> _INSTRUCTIONS TO FOLLOW_: A faithful transcription of all the data, images excluded, is the required answer.

> _DATA BLOCK_:

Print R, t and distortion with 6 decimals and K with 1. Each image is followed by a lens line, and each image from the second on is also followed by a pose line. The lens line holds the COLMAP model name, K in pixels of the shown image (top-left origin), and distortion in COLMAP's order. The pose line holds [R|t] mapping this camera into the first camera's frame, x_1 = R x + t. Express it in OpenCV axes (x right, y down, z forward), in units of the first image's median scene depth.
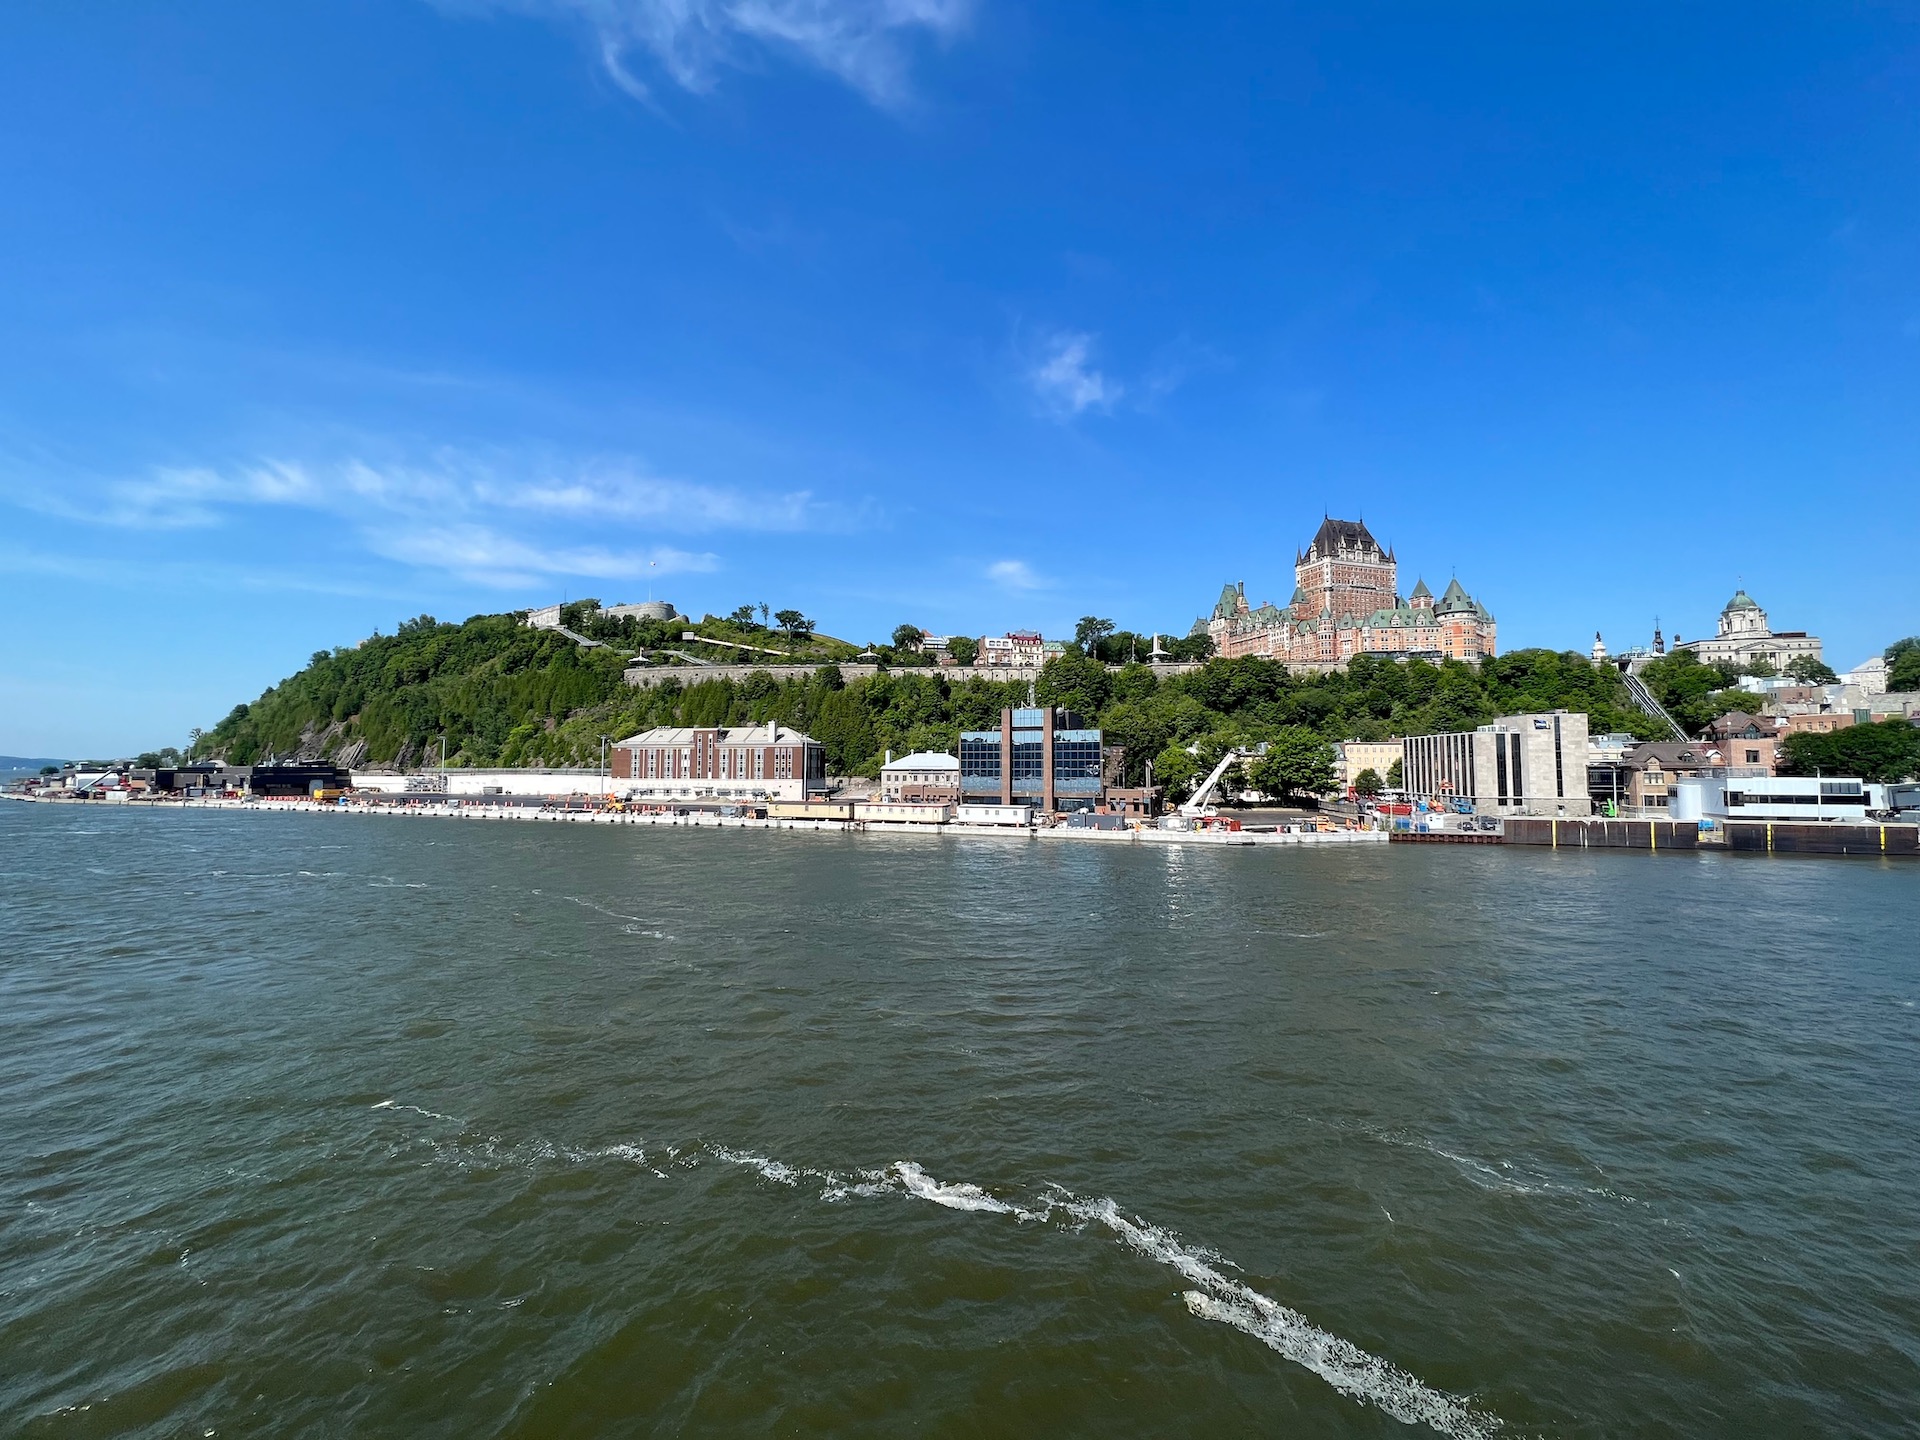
lens RADIAL K [[777.4, 0, 920.3], [0, 777.4, 721.6], [0, 0, 1]] dist [-0.038986, 0.007742]
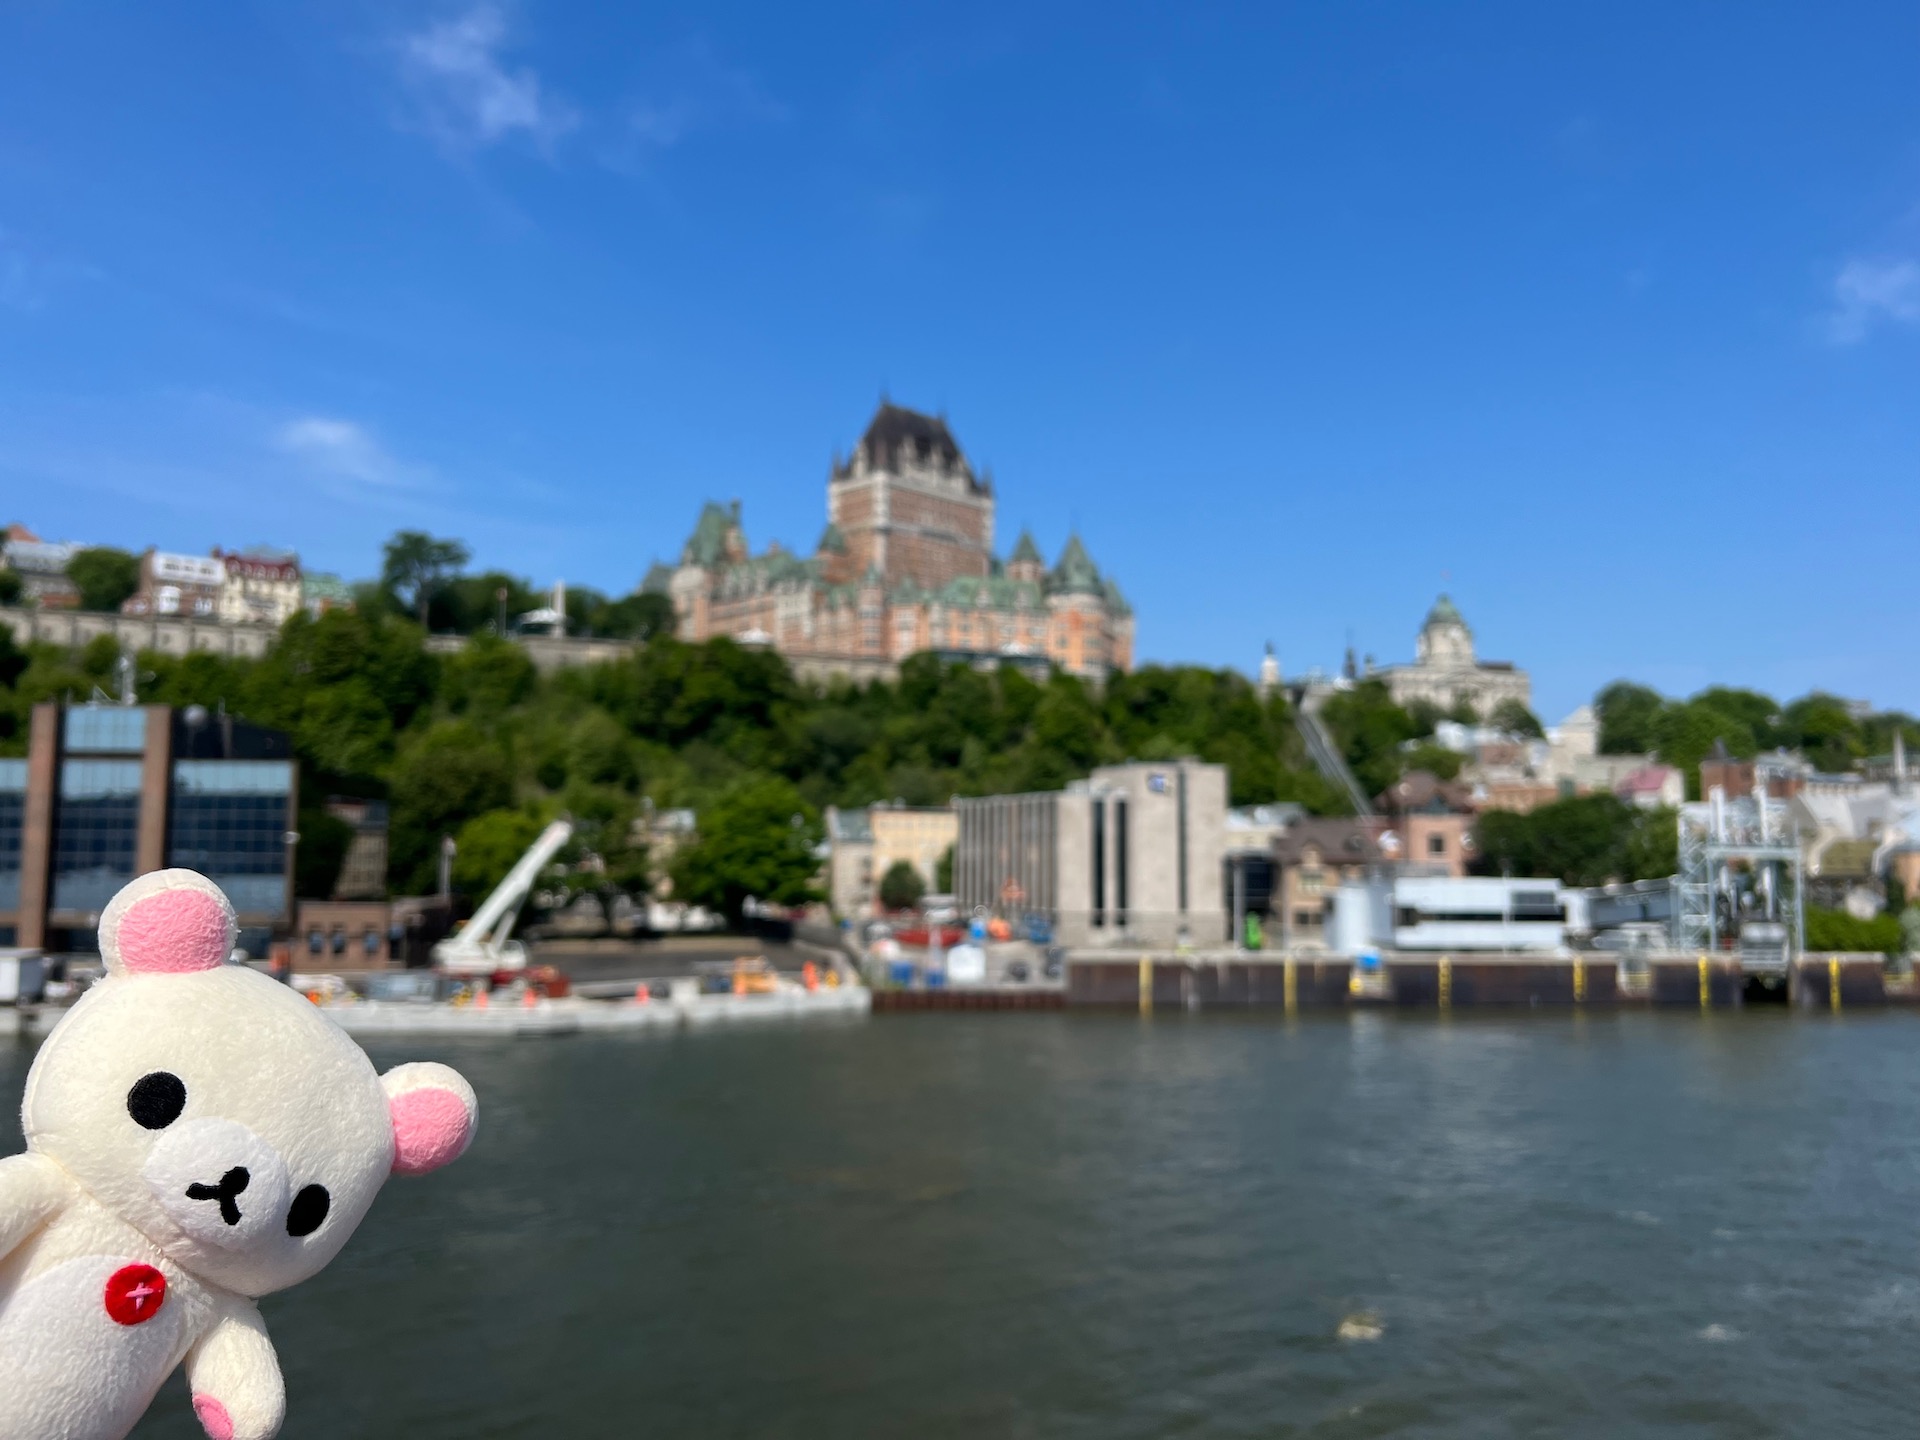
lens RADIAL K [[1481.8, 0, 960.0], [0, 1481.8, 720.0], [0, 0, 1]] dist [0.003176, -0.001165]
pose [[0.872461, 0.049939, 0.486125, 0.101412], [-0.035136, 0.998601, -0.039526, 0.003499], [-0.487419, 0.017404, 0.872995, 0.073794]]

> _RESULT FOR THIS TASK_:
Print R, t and distortion with 6 decimals and K with 1. Each image is followed by a lens line, and each image from the second on is also followed by a pose line. The lens line holds the COLMAP model name, K in pixels of the shown image (top-left origin), and distortion in COLMAP's order. The pose line holds [R|t] mapping this camera into the first camera's frame, x_1 = R x + t. Express it in OpenCV axes (x right, y down, z forward), in units of the first image's median scene depth.
lens RADIAL K [[777.4, 0, 920.3], [0, 777.4, 721.6], [0, 0, 1]] dist [-0.038986, 0.007742]
lens RADIAL K [[1481.8, 0, 960.0], [0, 1481.8, 720.0], [0, 0, 1]] dist [0.003176, -0.001165]
pose [[0.872461, 0.049939, 0.486125, 0.101412], [-0.035136, 0.998601, -0.039526, 0.003499], [-0.487419, 0.017404, 0.872995, 0.073794]]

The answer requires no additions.